The Best Gift My Grandma Gave Me by Mike Leach

What’s the best gift your mom gave you?   That’s the question behind  my new series of guest posts.  Today I’m thrilled to share a reflection from  Michael Leach!  Mike is publisher emeritus and editor-at-large of Orbis Books.  His own recent [and absolutely wonderful] book is Why Stay Catholic: Unexpected Answers to a Life-Changing Question (see He and Vickie are the proud new grandparents of twins Mae Victoria and Jackson John Leach.     Thanks, Mike, for sharing this special memory of your grandmother … and have fun with those new grandkids!

I was eight years old and lying next to Gramma Lou on her beat-up blue sofa that smelled like my Dad.  My parents were divorced and Gramma Lou was the harbor I could always go to, to know that I was safe.  Every weekday when I got off for lunch at St. Andrew’s school I’d walk through the playground to her house where she’d make me a peanut butter and jelly sandwich and a cold glass of Bosco chocolate milk.  After lunch we’d lie next to each other on the sofa and Gramma would read me a comic book.  Her favorite and mine was Blackhawk.  Blackhawk was an ace fighter pilot from World War II who gathered a motley crew around him to fight injustice.  Did I tell you that my Dad was a WWII pilot with more missions than Catch 22’s Yosarian?  That he earned two purple hearts and gave them to me along with his leather fly jacket that had 32 little bombs painted in white on the front?  He also killed Hitler with a pen-knife but we won’t go there because nobody believed me then and you may not believe me now, but believe me, it’s true.  He told me.

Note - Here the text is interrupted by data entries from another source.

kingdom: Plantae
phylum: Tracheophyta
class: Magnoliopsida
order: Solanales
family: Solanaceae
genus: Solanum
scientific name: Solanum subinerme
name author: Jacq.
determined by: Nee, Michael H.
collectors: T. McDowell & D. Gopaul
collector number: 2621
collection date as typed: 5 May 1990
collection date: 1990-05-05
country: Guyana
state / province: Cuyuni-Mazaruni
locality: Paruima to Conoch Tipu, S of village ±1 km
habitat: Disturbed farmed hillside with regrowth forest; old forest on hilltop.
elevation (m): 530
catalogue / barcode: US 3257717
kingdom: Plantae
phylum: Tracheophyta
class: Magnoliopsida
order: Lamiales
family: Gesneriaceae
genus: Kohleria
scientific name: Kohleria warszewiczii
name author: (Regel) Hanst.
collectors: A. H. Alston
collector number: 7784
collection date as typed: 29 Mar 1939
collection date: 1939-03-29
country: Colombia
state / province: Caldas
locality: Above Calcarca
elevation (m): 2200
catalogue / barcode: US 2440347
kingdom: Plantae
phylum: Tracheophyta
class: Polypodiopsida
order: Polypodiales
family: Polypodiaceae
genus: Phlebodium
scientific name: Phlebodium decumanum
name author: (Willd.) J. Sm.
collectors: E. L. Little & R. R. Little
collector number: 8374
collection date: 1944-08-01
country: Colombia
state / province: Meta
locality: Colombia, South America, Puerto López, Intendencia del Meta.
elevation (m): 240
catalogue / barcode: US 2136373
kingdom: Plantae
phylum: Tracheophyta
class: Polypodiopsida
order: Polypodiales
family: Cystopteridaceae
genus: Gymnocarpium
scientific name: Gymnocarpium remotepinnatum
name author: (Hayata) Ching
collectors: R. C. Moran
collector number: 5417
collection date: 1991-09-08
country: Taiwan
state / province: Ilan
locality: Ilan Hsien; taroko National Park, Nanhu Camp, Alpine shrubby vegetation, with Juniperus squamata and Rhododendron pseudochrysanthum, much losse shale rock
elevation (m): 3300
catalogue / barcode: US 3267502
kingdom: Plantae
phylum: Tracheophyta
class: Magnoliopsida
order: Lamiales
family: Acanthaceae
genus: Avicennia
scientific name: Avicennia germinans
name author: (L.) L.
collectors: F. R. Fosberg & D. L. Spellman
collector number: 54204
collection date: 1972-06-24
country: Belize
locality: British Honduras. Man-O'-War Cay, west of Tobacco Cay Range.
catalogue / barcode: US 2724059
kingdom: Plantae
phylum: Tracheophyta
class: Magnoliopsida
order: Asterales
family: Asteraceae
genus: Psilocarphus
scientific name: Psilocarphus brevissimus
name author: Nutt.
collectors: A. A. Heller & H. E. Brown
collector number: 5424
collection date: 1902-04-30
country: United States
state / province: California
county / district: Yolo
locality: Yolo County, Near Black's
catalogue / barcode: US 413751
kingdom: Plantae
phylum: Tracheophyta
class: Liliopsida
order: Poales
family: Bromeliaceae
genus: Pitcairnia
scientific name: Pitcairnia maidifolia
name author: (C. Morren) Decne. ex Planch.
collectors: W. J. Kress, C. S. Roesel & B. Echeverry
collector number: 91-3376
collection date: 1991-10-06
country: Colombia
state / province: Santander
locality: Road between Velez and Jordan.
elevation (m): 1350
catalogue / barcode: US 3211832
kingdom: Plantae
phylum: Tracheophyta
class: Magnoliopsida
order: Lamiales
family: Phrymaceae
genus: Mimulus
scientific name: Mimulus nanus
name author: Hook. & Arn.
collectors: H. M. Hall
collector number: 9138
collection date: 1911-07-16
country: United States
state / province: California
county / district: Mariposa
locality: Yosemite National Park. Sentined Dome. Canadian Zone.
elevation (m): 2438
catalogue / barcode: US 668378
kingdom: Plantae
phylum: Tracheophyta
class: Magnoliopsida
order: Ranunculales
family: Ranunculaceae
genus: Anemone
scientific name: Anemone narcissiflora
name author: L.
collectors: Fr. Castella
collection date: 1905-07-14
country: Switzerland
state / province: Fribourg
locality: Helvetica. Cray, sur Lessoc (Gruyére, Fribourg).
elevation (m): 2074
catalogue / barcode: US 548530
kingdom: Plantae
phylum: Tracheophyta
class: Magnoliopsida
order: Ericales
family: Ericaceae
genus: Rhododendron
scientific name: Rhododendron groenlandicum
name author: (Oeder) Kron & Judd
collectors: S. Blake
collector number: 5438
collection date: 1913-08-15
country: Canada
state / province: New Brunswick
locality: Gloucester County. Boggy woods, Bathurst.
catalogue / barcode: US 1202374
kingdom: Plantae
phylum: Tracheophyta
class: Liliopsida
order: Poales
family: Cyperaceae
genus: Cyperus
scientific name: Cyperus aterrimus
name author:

One day lying next to Gramma Lou, I pushed the comic book down with a finger and said, “Mamma Lou, I don’t want to go back to school.  I want to stay with you.”

“We’ll see,” she said.  “Oh, look, Chop Chop’s coming through the window!”

Chop Chop was Blackhawk’s sidekick.  He used to be a cook and carried a butcher’s cleaver.   I pushed the comic down, turned on my side and looked at Gramma Lou. “Momma Lou,” I said, “you love me, don’t you?”  It was more a statement than a question.

She looked at me with her sweet brown eyes the color of Cracker Jacks.  “Of course I love you.”

“Even when I’m bad, right?”

“Yes,” she smiled.

“You’ll always love me, won’t you, Mamma Lou?”

She took me in her arms and said, “Michael… you could take Chop’s Chop’s hatchet and chop off my arms and chop off my legs and chop off my head and throw them all in a garbage can and my head would still look at you and tell you again, “I love you!”

That was the day I knew everything I need to know about God.